# Exercise
Can you put the lines of every record below into a JSON list of strings, one string per line, with blank lines left out?

# Source information
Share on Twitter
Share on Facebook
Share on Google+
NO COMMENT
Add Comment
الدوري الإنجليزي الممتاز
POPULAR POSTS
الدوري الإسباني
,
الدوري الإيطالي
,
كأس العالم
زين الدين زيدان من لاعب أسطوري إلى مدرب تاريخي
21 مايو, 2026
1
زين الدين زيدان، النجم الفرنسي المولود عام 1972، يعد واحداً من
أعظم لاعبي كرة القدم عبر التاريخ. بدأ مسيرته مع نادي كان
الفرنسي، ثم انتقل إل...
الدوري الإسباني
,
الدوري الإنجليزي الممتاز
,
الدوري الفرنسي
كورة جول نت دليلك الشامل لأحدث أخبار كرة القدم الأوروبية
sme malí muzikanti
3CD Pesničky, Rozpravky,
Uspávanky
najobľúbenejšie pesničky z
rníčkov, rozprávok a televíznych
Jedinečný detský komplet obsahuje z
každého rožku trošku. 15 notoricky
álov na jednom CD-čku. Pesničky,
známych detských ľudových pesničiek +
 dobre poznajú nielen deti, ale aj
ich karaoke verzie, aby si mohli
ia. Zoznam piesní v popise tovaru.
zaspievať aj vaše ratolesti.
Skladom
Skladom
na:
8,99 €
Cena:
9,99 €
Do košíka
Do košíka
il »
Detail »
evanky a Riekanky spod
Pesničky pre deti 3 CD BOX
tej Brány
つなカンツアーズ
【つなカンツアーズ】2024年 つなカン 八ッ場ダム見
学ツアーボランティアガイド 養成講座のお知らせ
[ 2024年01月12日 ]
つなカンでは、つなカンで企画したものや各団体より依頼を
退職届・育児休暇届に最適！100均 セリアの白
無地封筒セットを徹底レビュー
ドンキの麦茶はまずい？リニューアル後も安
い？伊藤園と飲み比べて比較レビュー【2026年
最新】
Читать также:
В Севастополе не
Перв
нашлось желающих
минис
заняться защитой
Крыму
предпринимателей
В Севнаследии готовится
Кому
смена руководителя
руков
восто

# Answer box
[
  "Share on Twitter",
  "Share on Facebook",
  "Share on Google+",
  "NO COMMENT",
  "Add Comment",
  "الدوري الإنجليزي الممتاز",
  "POPULAR POSTS",
  "الدوري الإسباني",
  ",",
  "الدوري الإيطالي",
  ",",
  "كأس العالم",
  "زين الدين زيدان من لاعب أسطوري إلى مدرب تاريخي",
  "21 مايو, 2026",
  "1",
  "زين الدين زيدان، النجم الفرنسي المولود عام 1972، يعد واحداً من",
  "أعظم لاعبي كرة القدم عبر التاريخ. بدأ مسيرته مع نادي كان",
  "الفرنسي، ثم انتقل إل...",
  "الدوري الإسباني",
  ",",
  "الدوري الإنجليزي الممتاز",
  ",",
  "الدوري الفرنسي",
  "كورة جول نت دليلك الشامل لأحدث أخبار كرة القدم الأوروبية",
  "sme malí muzikanti",
  "3CD Pesničky, Rozpravky,",
  "Uspávanky",
  "najobľúbenejšie pesničky z",
  "rníčkov, rozprávok a televíznych",
  "Jedinečný detský komplet obsahuje z",
  "každého rožku trošku. 15 notoricky",
  "álov na jednom CD-čku. Pesničky,",
  "známych detských ľudových pesničiek +",
  " dobre poznajú nielen deti, ale aj",
  "ich karaoke verzie, aby si mohli",
  "ia. Zoznam piesní v popise tovaru.",
  "zaspievať aj vaše ratolesti.",
  "Skladom",
  "Skladom",
  "na:",
  "8,99 €",
  "Cena:",
  "9,99 €",
  "Do košíka",
  "Do košíka",
  "il »",
  "Detail »",
  "evanky a Riekanky spod",
  "Pesničky pre deti 3 CD BOX",
  "tej Brány",
  "つなカンツアーズ",
  "【つなカンツアーズ】2024年 つなカン 八ッ場ダム見",
  "学ツアーボランティアガイド 養成講座のお知らせ",
  "[ 2024年01月12日 ]",
  "つなカンでは、つなカンで企画したものや各団体より依頼を",
  "退職届・育児休暇届に最適！100均 セリアの白",
  "無地封筒セットを徹底レビュー",
  "ドンキの麦茶はまずい？リニューアル後も安",
  "い？伊藤園と飲み比べて比較レビュー【2026年",
  "最新】",
  "Читать также:",
  "В Севастополе не",
  "Перв",
  "нашлось желающих",
  "минис",
  "заняться защитой",
  "Крыму",
  "предпринимателей",
  "В Севнаследии готовится",
  "Кому",
  "смена руководителя",
  "руков",
  "восто"
]